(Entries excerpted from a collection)
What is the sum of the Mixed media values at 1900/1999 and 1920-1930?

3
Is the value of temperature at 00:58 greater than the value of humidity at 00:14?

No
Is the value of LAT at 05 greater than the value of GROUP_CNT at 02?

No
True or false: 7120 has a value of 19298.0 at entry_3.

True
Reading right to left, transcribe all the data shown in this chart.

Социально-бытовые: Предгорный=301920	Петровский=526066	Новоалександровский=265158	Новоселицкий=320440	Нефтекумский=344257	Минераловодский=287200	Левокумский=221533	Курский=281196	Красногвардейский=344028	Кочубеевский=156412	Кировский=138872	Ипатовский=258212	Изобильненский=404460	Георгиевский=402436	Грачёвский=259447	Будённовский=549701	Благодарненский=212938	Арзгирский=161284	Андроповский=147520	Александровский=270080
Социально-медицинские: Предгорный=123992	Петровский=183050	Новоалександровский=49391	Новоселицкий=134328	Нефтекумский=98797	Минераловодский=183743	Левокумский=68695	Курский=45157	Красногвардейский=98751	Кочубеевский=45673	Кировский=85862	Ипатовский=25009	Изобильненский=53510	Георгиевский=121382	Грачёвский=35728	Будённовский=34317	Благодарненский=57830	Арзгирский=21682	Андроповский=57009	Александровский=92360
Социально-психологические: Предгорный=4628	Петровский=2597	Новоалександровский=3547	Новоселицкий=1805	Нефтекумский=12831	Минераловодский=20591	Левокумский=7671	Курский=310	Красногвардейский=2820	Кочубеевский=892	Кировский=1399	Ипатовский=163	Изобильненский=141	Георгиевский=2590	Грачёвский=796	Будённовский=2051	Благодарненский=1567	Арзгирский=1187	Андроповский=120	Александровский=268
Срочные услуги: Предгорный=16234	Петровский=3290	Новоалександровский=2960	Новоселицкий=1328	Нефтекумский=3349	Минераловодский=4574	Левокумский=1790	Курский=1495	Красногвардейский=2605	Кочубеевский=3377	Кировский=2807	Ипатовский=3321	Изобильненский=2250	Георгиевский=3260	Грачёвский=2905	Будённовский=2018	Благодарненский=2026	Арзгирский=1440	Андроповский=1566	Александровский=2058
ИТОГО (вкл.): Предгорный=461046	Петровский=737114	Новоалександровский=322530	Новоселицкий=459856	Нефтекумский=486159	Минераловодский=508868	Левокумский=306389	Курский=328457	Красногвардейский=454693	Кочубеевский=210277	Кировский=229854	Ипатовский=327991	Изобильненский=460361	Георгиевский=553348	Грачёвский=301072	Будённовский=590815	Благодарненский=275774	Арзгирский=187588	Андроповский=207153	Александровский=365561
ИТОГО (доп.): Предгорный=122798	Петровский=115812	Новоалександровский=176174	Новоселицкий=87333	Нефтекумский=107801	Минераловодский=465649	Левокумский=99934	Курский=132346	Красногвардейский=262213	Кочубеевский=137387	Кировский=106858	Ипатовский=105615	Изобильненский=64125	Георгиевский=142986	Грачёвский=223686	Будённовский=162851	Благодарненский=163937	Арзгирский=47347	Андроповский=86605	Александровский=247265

ASSIGNED TASK: Convert the entries above into a JSON list of strings, one string per line, leaving out blank lines.

THE COMPLETED TASK:
[
  "What is the sum of the Mixed media values at 1900/1999 and 1920-1930?",
  "3",
  "Is the value of temperature at 00:58 greater than the value of humidity at 00:14?",
  "No",
  "Is the value of LAT at 05 greater than the value of GROUP_CNT at 02?",
  "No",
  "True or false: 7120 has a value of 19298.0 at entry_3.",
  "True",
  "Reading right to left, transcribe all the data shown in this chart.",
  "Социально-бытовые: Предгорный=301920\tПетровский=526066\tНовоалександровский=265158\tНовоселицкий=320440\tНефтекумский=344257\tМинераловодский=287200\tЛевокумский=221533\tКурский=281196\tКрасногвардейский=344028\tКочубеевский=156412\tКировский=138872\tИпатовский=258212\tИзобильненский=404460\tГеоргиевский=402436\tГрачёвский=259447\tБудённовский=549701\tБлагодарненский=212938\tАрзгирский=161284\tАндроповский=147520\tАлександровский=270080",
  "Социально-медицинские: Предгорный=123992\tПетровский=183050\tНовоалександровский=49391\tНовоселицкий=134328\tНефтекумский=98797\tМинераловодский=183743\tЛевокумский=68695\tКурский=45157\tКрасногвардейский=98751\tКочубеевский=45673\tКировский=85862\tИпатовский=25009\tИзобильненский=53510\tГеоргиевский=121382\tГрачёвский=35728\tБудённовский=34317\tБлагодарненский=57830\tАрзгирский=21682\tАндроповский=57009\tАлександровский=92360",
  "Социально-психологические: Предгорный=4628\tПетровский=2597\tНовоалександровский=3547\tНовоселицкий=1805\tНефтекумский=12831\tМинераловодский=20591\tЛевокумский=7671\tКурский=310\tКрасногвардейский=2820\tКочубеевский=892\tКировский=1399\tИпатовский=163\tИзобильненский=141\tГеоргиевский=2590\tГрачёвский=796\tБудённовский=2051\tБлагодарненский=1567\tАрзгирский=1187\tАндроповский=120\tАлександровский=268",
  "Срочные услуги: Предгорный=16234\tПетровский=3290\tНовоалександровский=2960\tНовоселицкий=1328\tНефтекумский=3349\tМинераловодский=4574\tЛевокумский=1790\tКурский=1495\tКрасногвардейский=2605\tКочубеевский=3377\tКировский=2807\tИпатовский=3321\tИзобильненский=2250\tГеоргиевский=3260\tГрачёвский=2905\tБудённовский=2018\tБлагодарненский=2026\tАрзгирский=1440\tАндроповский=1566\tАлександровский=2058",
  "ИТОГО (вкл.): Предгорный=461046\tПетровский=737114\tНовоалександровский=322530\tНовоселицкий=459856\tНефтекумский=486159\tМинераловодский=508868\tЛевокумский=306389\tКурский=328457\tКрасногвардейский=454693\tКочубеевский=210277\tКировский=229854\tИпатовский=327991\tИзобильненский=460361\tГеоргиевский=553348\tГрачёвский=301072\tБудённовский=590815\tБлагодарненский=275774\tАрзгирский=187588\tАндроповский=207153\tАлександровский=365561",
  "ИТОГО (доп.): Предгорный=122798\tПетровский=115812\tНовоалександровский=176174\tНовоселицкий=87333\tНефтекумский=107801\tМинераловодский=465649\tЛевокумский=99934\tКурский=132346\tКрасногвардейский=262213\tКочубеевский=137387\tКировский=106858\tИпатовский=105615\tИзобильненский=64125\tГеоргиевский=142986\tГрачёвский=223686\tБудённовский=162851\tБлагодарненский=163937\tАрзгирский=47347\tАндроповский=86605\tАлександровский=247265"
]